I just really think that there should be more protection of minor children in these homes. There is no safeguard for them. Many adults just say, "I'm bringing in mom, dad or grandma and you better deal with it." Many of these adults are in hospitals prior to them coming home. Often times social workers are brought in to determine if they will go to a short-term, long-term facility or at their home or a family members home. Many times, social workers follow up when a patient is in a nursing home but rarely a follow up is not done in a home setting. As a society, we are so concerned if a child is in a violent household due to spousal abuse but we never take into consideration verbal and physical abuse afflicated by the elderly on their family members.

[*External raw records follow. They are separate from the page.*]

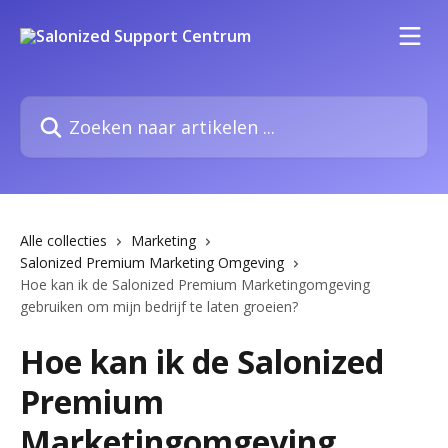
Naar de hoofdinhoud
Zoeken naar artikelen ...
Alle collecties
Marketing
Salonized Premium Marketing Omgeving
Hoe kan ik de Salonized Premium Marketingomgeving
gebruiken om mijn bedrijf te laten groeien?
Hoe kan ik de Salonized
Premium
Marketingomgeving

Our society wants everyone to think that all these situations are just beautiful with multiple generations living under one roof. No one ever asks the minor children what they think. :(
Know what else happened? Many baby boomers worked on their career, married someone younger and had children later. In our case, the generation span is an 8 year old child and an 86 year old grandfather!
I can only say to you consider leaving NOW.
What is there to stay for? You say your marriage is over. If you leave you will find out if this truly is the case. You may be pleasantly suprised to find your husband really wants you back. Think long and hard and do whatever you do on your own terms and MIL has to go. Good luck to you
You want something, and your mother is NEVER going to tell you it's all right with her. You have to decide that you have done as much as you want to to care for your difficult mother. Then gently but firmly, repeat, "Mother, I think it's time you moved into assisted living. I think you'll like it, but I need you to move because it's getting too hard for us."
"Yes, maybe I am selfish, but I need to think of myself and my husband and children. It's getting too hard for me, and I want you to move into the ALF."
"No, I'm not abandoning you. I will visit you often, and I'll be more rested, so I can give you all my attention. But it's getting to be too hard for me, and I need you to move into the ALF."
You will wait a long time for her to give you permission to do this. But you don't actually need her permission. You will need to use your courage. Get your husband to support you. You can do this.